:: Assignment ::
Using the data that follows, give the number of lines in which the word "along" occurs. Write only the number.
───── Supplied records
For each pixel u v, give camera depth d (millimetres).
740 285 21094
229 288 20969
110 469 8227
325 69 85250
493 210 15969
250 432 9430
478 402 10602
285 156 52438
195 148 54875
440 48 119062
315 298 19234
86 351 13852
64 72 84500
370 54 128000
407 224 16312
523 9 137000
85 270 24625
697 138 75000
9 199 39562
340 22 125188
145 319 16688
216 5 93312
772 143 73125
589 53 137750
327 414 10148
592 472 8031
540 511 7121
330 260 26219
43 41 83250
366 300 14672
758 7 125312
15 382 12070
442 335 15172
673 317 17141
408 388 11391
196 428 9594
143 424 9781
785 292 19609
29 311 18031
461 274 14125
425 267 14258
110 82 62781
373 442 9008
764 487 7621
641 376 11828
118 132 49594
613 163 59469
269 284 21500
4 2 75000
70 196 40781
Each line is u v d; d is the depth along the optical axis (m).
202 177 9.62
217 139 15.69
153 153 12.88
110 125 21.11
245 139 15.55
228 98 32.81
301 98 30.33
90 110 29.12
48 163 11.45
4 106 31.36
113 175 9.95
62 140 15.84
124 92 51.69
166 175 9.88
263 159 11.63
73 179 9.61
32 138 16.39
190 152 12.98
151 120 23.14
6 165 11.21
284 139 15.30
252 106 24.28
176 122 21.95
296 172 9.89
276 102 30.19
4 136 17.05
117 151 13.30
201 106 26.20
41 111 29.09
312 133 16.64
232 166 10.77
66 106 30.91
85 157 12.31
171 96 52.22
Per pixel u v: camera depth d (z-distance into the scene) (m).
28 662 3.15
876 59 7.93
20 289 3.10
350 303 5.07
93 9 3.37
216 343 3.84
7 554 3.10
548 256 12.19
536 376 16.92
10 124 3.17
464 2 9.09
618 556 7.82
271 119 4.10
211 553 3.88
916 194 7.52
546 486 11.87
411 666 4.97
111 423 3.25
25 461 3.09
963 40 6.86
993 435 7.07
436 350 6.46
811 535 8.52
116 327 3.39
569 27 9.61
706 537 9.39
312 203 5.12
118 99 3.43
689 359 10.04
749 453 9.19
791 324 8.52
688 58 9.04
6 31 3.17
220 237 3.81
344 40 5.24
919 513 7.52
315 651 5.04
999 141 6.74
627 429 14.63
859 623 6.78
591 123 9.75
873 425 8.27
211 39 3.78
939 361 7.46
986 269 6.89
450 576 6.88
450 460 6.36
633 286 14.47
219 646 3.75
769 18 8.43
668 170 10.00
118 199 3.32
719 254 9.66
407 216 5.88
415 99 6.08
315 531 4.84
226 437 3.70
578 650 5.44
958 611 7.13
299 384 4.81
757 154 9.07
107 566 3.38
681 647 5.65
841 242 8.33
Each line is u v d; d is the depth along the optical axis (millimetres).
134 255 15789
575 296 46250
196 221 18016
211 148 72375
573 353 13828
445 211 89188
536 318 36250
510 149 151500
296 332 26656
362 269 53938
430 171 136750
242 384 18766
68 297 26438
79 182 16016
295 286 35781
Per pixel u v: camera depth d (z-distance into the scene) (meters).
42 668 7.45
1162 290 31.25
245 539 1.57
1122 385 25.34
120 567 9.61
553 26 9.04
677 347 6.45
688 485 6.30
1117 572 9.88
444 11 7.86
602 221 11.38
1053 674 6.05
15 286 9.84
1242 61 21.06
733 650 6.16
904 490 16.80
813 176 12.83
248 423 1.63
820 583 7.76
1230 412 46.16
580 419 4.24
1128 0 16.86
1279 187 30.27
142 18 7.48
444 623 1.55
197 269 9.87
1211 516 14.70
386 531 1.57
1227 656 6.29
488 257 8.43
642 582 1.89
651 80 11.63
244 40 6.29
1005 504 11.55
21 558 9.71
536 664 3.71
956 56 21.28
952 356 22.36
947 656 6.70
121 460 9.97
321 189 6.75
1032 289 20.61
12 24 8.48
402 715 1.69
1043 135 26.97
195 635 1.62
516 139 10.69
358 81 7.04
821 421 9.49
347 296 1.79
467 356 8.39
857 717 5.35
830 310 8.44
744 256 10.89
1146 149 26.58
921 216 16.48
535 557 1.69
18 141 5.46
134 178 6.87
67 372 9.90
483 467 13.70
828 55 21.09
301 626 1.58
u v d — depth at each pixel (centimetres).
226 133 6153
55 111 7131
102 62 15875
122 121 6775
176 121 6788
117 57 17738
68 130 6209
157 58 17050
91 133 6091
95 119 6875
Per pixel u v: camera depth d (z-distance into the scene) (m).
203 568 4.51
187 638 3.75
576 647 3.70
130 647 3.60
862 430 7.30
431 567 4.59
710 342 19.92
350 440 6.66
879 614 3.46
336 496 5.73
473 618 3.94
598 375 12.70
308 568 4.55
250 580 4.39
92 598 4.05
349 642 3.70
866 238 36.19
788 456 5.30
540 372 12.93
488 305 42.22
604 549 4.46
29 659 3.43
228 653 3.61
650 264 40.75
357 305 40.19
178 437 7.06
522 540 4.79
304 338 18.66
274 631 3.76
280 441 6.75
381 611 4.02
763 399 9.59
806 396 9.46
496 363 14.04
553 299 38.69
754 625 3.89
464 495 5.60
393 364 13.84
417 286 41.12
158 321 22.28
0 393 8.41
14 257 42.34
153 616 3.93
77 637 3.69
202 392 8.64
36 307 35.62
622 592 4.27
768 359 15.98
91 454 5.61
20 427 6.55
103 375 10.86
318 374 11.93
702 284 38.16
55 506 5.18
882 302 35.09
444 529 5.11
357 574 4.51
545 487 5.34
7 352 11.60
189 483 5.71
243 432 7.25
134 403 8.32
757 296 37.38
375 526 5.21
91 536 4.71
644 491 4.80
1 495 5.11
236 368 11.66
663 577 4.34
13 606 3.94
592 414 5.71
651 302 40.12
──────────
:: Solution to this problem ::
2